> _Prompt_: Transcribe only the part of the listing below that begins at the line containing "left eye: (204, 216)" and runs to its final line, keeping both ends.

————

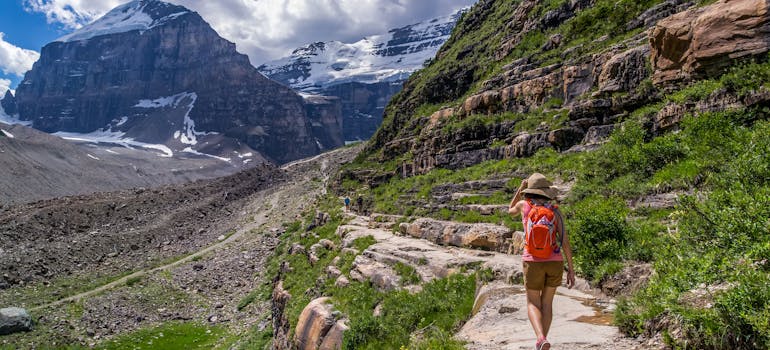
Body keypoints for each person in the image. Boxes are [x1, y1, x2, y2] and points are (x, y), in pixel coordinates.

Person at [508, 173, 575, 350]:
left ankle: (540, 338)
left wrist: (519, 190)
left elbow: (510, 210)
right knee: (547, 303)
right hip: (555, 262)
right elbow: (565, 242)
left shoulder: (524, 206)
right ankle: (543, 341)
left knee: (532, 302)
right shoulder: (555, 210)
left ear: (529, 190)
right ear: (546, 192)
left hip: (532, 261)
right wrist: (571, 270)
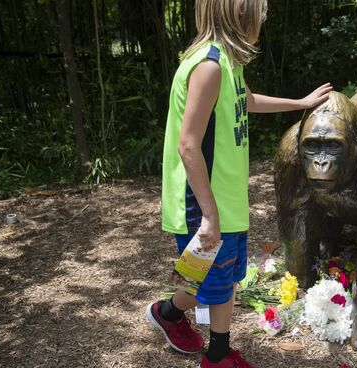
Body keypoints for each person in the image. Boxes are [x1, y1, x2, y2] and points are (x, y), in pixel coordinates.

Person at [145, 1, 332, 367]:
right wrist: (210, 214)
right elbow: (188, 144)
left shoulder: (228, 64)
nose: (263, 19)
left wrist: (300, 102)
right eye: (260, 12)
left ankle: (167, 314)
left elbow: (245, 101)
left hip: (224, 198)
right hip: (202, 202)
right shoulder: (209, 66)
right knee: (213, 283)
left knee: (219, 278)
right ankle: (218, 356)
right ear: (241, 15)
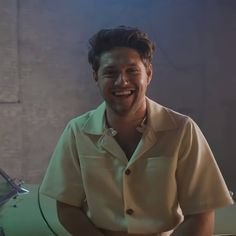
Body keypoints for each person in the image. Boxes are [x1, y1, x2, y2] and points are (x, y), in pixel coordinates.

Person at [40, 26, 234, 236]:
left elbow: (201, 213)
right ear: (96, 77)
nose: (121, 81)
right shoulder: (77, 131)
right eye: (110, 72)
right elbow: (67, 208)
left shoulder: (182, 129)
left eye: (132, 71)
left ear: (148, 74)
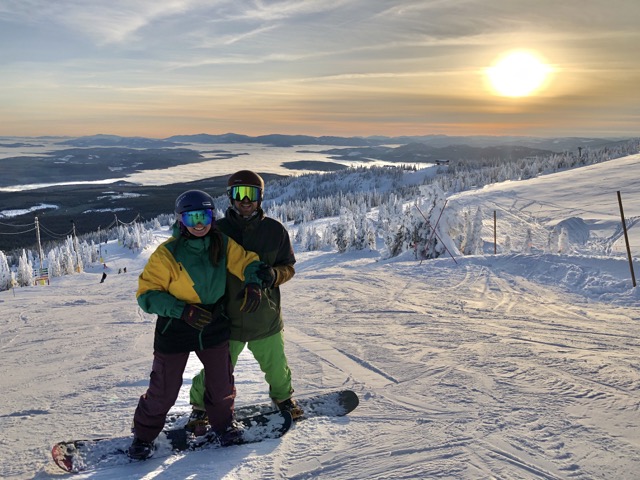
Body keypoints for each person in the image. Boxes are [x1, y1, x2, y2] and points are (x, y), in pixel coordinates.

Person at [129, 189, 265, 460]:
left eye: (204, 216)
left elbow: (247, 261)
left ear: (212, 217)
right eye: (192, 218)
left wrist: (253, 281)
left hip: (212, 322)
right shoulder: (167, 254)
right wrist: (181, 310)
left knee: (221, 382)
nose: (200, 224)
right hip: (175, 326)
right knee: (164, 390)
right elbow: (146, 296)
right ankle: (143, 436)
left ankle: (224, 426)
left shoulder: (221, 243)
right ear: (181, 220)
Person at [187, 170, 301, 432]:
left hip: (265, 318)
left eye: (252, 193)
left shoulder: (274, 231)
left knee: (276, 367)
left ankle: (284, 399)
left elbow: (289, 267)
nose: (245, 200)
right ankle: (200, 408)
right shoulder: (217, 232)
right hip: (227, 319)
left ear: (260, 197)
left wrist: (274, 275)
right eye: (239, 193)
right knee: (216, 371)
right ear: (230, 197)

————

> _Exercise output_:
left eye: (204, 216)
left elbow: (247, 261)
left ear: (212, 217)
right eye: (192, 218)
left wrist: (253, 281)
left hip: (212, 322)
right shoulder: (167, 254)
right wrist: (181, 310)
left knee: (221, 382)
nose: (200, 224)
right hip: (175, 326)
right knee: (164, 390)
right elbow: (146, 296)
right ankle: (143, 436)
left ankle: (224, 426)
left shoulder: (221, 243)
right ear: (181, 220)
Person at [187, 170, 301, 432]:
left hip: (265, 318)
left eye: (252, 193)
left shoulder: (274, 231)
left knee: (276, 367)
left ankle: (284, 399)
left elbow: (289, 267)
nose: (245, 200)
right ankle: (200, 408)
right shoulder: (217, 232)
right hip: (227, 319)
left ear: (260, 197)
left wrist: (274, 275)
right eye: (239, 193)
right knee: (216, 371)
right ear: (230, 197)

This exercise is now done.